Modulatory effects of sodium salicylate on the factors affecting protein aggregation during rotenone induced Parkinson’s disease pathology

• Effect of sodium salicylate (SS) in rotenone induced proteotoxic stress was checked.
• SS induced HSF-1, HSP-40 and HSP-27 expression but not HSP-70 and HSP-90.
• Activity and expression of proteasome core was also improved.
• Consequently, aggregation and expression of α-synuclein and ubiquitin was reduced.
• Improvements in GSH and reduction of apoptosis by SS also conferred protection.

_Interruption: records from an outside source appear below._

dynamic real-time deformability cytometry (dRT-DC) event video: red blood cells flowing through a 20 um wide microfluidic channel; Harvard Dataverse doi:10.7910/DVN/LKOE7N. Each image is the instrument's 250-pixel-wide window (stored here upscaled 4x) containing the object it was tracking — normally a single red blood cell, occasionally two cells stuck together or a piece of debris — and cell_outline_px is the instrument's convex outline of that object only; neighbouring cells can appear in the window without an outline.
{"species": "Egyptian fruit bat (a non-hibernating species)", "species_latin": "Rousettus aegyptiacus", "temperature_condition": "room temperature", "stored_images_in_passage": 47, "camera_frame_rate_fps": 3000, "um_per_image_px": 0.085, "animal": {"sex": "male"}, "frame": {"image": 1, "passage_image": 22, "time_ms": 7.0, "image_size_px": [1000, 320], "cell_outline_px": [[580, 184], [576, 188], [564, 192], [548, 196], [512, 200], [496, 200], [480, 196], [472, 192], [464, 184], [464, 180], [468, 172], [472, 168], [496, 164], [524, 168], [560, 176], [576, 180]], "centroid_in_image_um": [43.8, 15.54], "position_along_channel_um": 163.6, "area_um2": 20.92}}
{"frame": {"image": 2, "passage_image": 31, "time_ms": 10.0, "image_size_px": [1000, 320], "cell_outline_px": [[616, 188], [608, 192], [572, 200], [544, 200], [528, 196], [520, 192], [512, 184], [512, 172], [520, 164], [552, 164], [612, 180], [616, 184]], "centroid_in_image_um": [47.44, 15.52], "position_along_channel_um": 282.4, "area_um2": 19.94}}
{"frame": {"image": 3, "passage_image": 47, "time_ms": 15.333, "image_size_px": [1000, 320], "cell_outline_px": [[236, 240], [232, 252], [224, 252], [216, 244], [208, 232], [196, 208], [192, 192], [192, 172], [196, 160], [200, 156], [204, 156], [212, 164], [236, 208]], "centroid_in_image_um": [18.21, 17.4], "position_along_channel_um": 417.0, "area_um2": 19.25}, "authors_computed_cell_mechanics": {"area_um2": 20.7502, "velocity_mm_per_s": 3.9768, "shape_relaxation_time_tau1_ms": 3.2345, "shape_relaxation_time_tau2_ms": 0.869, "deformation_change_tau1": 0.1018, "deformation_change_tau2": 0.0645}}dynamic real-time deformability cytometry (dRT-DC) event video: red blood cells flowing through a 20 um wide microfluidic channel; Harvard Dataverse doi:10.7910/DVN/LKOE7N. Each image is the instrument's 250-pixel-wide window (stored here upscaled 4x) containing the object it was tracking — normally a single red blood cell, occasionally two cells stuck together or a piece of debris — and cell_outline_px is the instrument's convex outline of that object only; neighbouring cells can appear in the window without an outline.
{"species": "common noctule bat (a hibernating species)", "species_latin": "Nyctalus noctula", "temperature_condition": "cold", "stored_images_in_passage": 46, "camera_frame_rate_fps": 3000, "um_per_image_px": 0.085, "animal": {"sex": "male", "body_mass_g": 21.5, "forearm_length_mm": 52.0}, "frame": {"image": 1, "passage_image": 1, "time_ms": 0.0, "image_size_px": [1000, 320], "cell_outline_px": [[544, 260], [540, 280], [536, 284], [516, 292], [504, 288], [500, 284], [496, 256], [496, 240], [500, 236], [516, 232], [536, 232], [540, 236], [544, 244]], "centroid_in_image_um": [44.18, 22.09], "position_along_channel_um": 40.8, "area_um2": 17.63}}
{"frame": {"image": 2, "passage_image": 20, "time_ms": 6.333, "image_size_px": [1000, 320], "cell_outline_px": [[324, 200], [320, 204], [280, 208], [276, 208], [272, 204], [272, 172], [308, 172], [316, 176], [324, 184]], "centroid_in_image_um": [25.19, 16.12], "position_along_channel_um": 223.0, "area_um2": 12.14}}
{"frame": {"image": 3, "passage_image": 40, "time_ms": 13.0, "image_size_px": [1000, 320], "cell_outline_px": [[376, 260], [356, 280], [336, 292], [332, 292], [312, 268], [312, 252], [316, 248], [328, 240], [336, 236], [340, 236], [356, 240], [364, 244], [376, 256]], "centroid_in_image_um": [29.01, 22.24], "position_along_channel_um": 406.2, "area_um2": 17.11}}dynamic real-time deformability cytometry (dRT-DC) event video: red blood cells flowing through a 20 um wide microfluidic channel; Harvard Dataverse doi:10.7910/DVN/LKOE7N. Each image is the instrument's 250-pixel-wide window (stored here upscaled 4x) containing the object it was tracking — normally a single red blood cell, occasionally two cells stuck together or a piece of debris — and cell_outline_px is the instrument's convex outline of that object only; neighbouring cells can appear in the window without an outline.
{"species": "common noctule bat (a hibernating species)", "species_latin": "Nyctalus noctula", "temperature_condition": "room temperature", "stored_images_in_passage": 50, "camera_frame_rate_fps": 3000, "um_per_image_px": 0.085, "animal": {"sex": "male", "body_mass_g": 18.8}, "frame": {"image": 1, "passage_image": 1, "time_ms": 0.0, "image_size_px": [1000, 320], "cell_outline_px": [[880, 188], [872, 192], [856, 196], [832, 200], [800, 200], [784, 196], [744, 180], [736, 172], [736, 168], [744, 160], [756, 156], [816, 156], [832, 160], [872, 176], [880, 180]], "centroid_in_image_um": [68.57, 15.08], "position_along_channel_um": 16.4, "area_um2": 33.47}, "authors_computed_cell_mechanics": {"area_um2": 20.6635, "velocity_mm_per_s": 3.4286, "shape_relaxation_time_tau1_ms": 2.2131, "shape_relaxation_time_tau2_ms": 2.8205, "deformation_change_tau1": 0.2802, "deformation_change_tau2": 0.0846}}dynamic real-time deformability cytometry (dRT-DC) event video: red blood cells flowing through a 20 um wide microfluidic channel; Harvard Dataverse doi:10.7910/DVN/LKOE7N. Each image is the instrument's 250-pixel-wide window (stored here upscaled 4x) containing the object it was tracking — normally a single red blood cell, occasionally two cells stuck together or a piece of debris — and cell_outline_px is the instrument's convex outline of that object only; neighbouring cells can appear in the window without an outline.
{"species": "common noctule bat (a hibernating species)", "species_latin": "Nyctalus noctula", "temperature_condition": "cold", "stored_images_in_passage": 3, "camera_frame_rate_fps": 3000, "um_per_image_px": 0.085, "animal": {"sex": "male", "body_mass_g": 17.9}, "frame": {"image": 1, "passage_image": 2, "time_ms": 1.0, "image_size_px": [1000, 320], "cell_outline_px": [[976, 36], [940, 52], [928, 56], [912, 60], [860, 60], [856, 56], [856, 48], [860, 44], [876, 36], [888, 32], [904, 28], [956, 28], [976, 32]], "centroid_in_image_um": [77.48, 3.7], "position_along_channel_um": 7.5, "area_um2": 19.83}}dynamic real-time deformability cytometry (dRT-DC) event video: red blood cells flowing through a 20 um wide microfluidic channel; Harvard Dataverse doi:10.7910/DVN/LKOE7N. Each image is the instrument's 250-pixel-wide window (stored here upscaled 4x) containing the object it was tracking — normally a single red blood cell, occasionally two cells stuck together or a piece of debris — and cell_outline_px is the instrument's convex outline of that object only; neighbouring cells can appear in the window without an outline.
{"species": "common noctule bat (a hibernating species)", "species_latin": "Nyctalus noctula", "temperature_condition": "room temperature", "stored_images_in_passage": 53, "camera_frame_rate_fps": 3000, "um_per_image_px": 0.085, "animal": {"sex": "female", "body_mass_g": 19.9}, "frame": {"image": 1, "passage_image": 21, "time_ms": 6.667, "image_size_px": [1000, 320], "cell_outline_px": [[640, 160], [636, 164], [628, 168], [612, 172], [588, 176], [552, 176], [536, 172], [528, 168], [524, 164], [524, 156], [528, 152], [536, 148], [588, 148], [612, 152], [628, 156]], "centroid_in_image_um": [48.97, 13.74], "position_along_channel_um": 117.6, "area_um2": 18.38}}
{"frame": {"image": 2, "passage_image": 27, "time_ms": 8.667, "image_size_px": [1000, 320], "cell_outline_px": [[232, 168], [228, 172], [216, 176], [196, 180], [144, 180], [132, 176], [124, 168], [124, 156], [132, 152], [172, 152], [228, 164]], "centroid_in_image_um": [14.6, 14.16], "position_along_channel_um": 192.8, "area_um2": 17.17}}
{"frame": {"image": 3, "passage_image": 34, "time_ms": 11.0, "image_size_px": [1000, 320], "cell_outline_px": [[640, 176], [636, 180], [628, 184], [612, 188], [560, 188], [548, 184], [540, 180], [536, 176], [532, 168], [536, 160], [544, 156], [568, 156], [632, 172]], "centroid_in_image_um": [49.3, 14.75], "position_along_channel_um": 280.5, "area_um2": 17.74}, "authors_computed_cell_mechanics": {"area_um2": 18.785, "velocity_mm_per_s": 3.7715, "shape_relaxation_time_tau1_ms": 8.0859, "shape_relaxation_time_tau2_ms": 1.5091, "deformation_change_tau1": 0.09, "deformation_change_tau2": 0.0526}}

Sodium salicylate (SS) confers neuroprotection in various models of Parkinson’s disease (PD) but the mechanisms behind its protective actions are not clear. PD pathology is multifactorial involving numerous processes such as protein aggregation, dysfunction of protein degradation machinery and apoptosis. Detailed evaluation of effects of SS on these processes can provide an insight into the mechanism of neuroprotection by SS in PD pathology.In a rotenone (2 mg/kg b.w.) based rat model of PD, SS (100 mg/kg b.w.) was administered in conjunction. Drug treatments continued for 5 weeks after which various analyses were conducted using mid-brain tissue. IHC analysis revealed a decline in the aggregation of α-synuclein and ubiquitin with SS supplementation. These effects might be mediated by the elevation in HSF-1, HSP-40, and HSP-27 expression following SS co-treatment. This HSP upregulation helped in the improvement in proteasome activity as well as expression. Further, IHC analysis revealed that SS co-treatment prevented the activation of astrocytes caused by rotenone. Since astrocytes are involved in maintenance of glutathione (GSH) homeostasis, it resulted in a concomitant improvement in the GSH levels. As a result, decrease in apoptosis as indicated by caspase-9 and caspase-3 expression as well as TUNEL assay was also observed in the SS conjunction group.Our results indicate that besides being a known free radical scavenger and anti-inflammatory compound, SS can provide neuroprotection by differently upregulating the HSPs and reducing the protein aggregation burden.